As the pandemic eventually comes to an end—and it will—what will businesses decide to do about employees working from home versus returning to the office? It is going to be more of a conundrum that some companies may recognize.

First of all, many employees have realized that they really enjoy working from home. The commute to their home office beats the heck out of sitting in traffic. Workers also have embraced the flexibility working from home typically provides—helping a child with a homework question, running a quick errand, or even wearing sweatpants to a video meeting.

Second, a lot of employees have managed to create very effective work-from-home set-ups over the past year-plus. Whether they have a dedicated home-office or have finagled one in another space in their house, workers have found that they can indeed be efficient and productive from the comfort of their home. And some aren’t quite ready to give that up in order to return to the office.

But there are tradeoffs for both the company and the worker created by working from home. For one, collaboration now has to be scheduled. There is no turning around in your chair for a quick brainstorm with a nearby colleague. There are no impromptu discussions in the breakroom or hallway. Businesses are realizing that this has resulted in an inadvertent work slow-down and has no doubt impacted productivity.

Whether they realize it or not, employees are also making sacrifices by working from home. First, a lack of face time with your manager (especially if other peers are working in-person) can be detrimental to your career progression. Another drawback of working from home that many people have discovered is that work-life boundaries get blurred. When work is always there, just down the hall in your home office, it can be difficult to ever truly “log off.”

In order to meet the demands of employees while achieving the goals of the company, businesses must accept that flexibility is once again going to be key if they want workers to return to the office. That flexibility can take many shapes. Perhaps it’s allowing employees to have a hybrid schedule, coming into the office a few days a week and working the remainder of the time from home.

Another key will be designing office spaces that appeal to workers—both current employees and the top-talent they hope to attract—and make them feel safe, enticing them back into the office. With unemployment low and businesses desperate to hire, workers hold the reins, so companies must make some accommodations in order to hire and retain the best employees.

We are seeing a number of trends emerge as businesses revamp their space in order to appeal to workers who may be apprehensive about returning to the office.

First, employees want more space. After a year of being told to maintain your social distance, no one wants to be elbow-to-elbow. Employees want bigger conference rooms so they can sit further apart (and leave the door open for air circulation). They want bigger and deeper desks so you can sit across from someone but not feel cramped.

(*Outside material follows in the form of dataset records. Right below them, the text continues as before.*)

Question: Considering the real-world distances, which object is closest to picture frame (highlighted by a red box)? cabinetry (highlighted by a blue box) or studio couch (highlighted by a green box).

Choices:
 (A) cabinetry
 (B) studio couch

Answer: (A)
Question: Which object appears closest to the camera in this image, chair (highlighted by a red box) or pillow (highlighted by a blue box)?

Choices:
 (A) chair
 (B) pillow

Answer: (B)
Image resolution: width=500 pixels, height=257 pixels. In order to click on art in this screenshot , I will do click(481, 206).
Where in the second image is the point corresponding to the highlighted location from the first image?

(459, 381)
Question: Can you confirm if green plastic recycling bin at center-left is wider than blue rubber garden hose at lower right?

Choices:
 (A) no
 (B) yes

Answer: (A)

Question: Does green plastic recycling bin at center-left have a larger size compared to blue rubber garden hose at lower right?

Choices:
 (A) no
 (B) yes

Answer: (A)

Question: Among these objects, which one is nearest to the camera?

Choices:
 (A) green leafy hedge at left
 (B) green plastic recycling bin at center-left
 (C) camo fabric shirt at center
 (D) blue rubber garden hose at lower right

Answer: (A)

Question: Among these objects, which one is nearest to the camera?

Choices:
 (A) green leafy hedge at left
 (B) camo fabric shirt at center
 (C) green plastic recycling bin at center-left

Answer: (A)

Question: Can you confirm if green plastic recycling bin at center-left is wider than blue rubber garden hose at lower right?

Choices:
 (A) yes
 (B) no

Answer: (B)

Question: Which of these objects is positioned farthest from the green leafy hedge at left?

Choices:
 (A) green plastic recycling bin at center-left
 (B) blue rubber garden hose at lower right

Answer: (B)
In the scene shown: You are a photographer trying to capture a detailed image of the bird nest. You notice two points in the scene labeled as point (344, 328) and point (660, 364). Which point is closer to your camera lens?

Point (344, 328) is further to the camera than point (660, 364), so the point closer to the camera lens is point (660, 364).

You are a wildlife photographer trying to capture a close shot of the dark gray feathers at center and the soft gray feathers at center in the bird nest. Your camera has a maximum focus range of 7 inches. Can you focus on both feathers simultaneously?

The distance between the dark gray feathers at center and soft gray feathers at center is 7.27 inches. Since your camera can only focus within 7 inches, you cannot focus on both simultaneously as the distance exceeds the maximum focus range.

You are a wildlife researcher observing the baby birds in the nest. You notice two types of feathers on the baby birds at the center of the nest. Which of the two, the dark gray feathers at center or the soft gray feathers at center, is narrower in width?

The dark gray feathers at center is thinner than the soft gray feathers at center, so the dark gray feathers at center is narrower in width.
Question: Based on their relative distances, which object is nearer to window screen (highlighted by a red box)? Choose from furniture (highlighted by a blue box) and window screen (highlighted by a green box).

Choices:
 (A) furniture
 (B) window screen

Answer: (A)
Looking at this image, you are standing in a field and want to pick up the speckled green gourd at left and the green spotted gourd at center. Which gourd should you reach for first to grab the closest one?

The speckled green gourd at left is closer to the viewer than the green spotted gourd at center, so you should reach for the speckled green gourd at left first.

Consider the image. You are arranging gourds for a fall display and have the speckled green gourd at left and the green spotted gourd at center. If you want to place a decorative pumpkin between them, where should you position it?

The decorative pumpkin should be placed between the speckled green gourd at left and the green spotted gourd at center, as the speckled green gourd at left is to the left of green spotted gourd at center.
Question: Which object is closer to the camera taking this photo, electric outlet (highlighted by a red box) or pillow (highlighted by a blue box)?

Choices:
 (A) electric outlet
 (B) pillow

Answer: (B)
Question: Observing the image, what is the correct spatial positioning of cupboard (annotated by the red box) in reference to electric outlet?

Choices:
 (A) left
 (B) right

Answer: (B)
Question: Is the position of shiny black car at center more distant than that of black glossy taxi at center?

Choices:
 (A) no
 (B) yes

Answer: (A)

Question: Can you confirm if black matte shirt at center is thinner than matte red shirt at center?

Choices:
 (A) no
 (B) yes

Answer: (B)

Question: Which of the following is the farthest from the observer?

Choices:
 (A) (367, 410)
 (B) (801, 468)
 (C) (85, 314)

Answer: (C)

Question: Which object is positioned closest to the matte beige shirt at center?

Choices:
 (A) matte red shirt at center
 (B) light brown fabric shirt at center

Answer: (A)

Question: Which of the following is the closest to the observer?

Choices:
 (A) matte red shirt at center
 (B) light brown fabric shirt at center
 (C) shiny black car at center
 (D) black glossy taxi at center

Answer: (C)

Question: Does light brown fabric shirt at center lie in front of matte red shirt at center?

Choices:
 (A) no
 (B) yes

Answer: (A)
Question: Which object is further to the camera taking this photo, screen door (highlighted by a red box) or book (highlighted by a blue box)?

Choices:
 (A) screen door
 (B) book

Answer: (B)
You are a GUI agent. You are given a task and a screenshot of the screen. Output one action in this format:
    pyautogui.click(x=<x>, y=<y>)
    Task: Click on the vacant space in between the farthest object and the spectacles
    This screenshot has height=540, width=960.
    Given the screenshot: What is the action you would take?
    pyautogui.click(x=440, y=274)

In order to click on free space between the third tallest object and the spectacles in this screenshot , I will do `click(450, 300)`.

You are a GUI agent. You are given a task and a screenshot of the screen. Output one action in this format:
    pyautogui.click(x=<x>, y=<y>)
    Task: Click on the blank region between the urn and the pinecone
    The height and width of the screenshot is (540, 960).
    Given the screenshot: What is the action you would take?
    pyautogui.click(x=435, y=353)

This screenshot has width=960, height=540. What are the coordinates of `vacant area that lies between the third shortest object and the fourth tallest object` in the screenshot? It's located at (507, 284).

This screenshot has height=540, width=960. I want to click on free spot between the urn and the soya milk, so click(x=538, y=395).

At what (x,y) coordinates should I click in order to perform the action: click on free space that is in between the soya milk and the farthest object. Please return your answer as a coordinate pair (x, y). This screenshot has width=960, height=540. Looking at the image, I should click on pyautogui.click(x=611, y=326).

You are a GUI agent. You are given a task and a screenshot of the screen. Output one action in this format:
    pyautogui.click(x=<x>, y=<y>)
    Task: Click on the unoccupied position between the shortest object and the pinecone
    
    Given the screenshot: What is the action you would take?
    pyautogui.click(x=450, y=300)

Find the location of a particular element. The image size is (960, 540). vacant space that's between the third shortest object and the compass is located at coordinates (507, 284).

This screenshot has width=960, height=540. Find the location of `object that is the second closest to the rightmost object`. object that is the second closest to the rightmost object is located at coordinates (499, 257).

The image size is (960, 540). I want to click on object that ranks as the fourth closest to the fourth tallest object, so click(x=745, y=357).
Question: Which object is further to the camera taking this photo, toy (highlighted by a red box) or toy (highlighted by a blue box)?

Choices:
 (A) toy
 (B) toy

Second, a lot of businesses believe they don’t need as much office space because of the hybrid employee trend. As a result, many are consolidating space. In the short-term, this saves money on rent, yes, but the tradeoff may be that the business doesn’t have room to grow. It is worth considering if a better long-term strategy would be to maintain their existing square footage and simply reconfigure the space to accommodate their current headcount in a more spacious layout.

Employers across the board are eager for their workers to return to the office, but some are agonizing about the right way to achieve this. In my experience, companies need to be decisive and confident in their decision while making accommodations within reason. Again, flexibility is the name of the game in today’s world.

Consider your business’s long-term growth goals. If your best people are leaving because they want a permanent work-from-home option, you will have to spend time and resources on rehiring. And the reality is that those new employees also will likely desire a hybrid schedule. If all an employee is asking for is a little flexibility, a better office, a bigger workspace, that is a small price to pay to keep your top talent happy.